I always feel that a leaking filter could do FAR more damage than the money saved on the front end.


----------



## b Lurkn (Sep 3, 2012)

Those were my thoughts as well. The aquatops were a good price but they seems cheaply made, and people complained about cheap plastic parts (which I understand due to price) but I don't want something I'll have to replace in a year or two anyways.
Not to mention maintaining 2 would be more of a pain then one. So that's why I got the fx6. Unpaid 339.00 on amazon which is high but it has a solid reputation to back it that the aquatops lack


----------



## mclaren880 (May 20, 2012)

Nice! yeah i don't think you'll regret it.

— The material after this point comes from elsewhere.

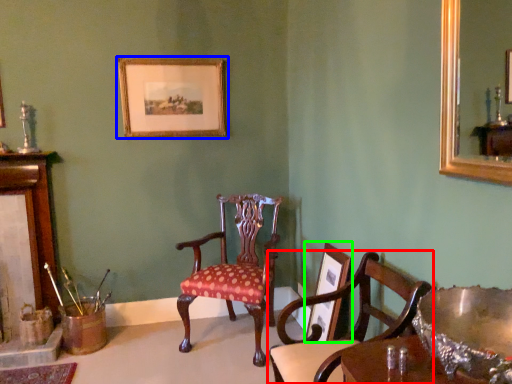
Question: Considering the real-world distances, which object is closest to chair (highlighted by a red box)? picture frame (highlighted by a blue box) or picture frame (highlighted by a green box).

Choices:
 (A) picture frame
 (B) picture frame

Answer: (B)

No filter is perfect, but i've liked my fx5. It took me a little to figure exactly how i like to run it, but i'm very pleased. I also paid $260 without media, so your price a little more in line with that as i believe the fx6 comes with media. Also, Amazon sells cheaper foam pads that from what i can are the exact same.


----------



## Iggy Newcastle (May 15, 2012)

The media you receive with the filter is minimal. I'd suggest using the foam pads in the top tray and packing the bottom 2 with media. Ditch the carbon pad.


----------



## b Lurkn (Sep 3, 2012)

Ya I do ceramic rings in 2 baskets and pillow stuffing I. The other for extra polishing


----------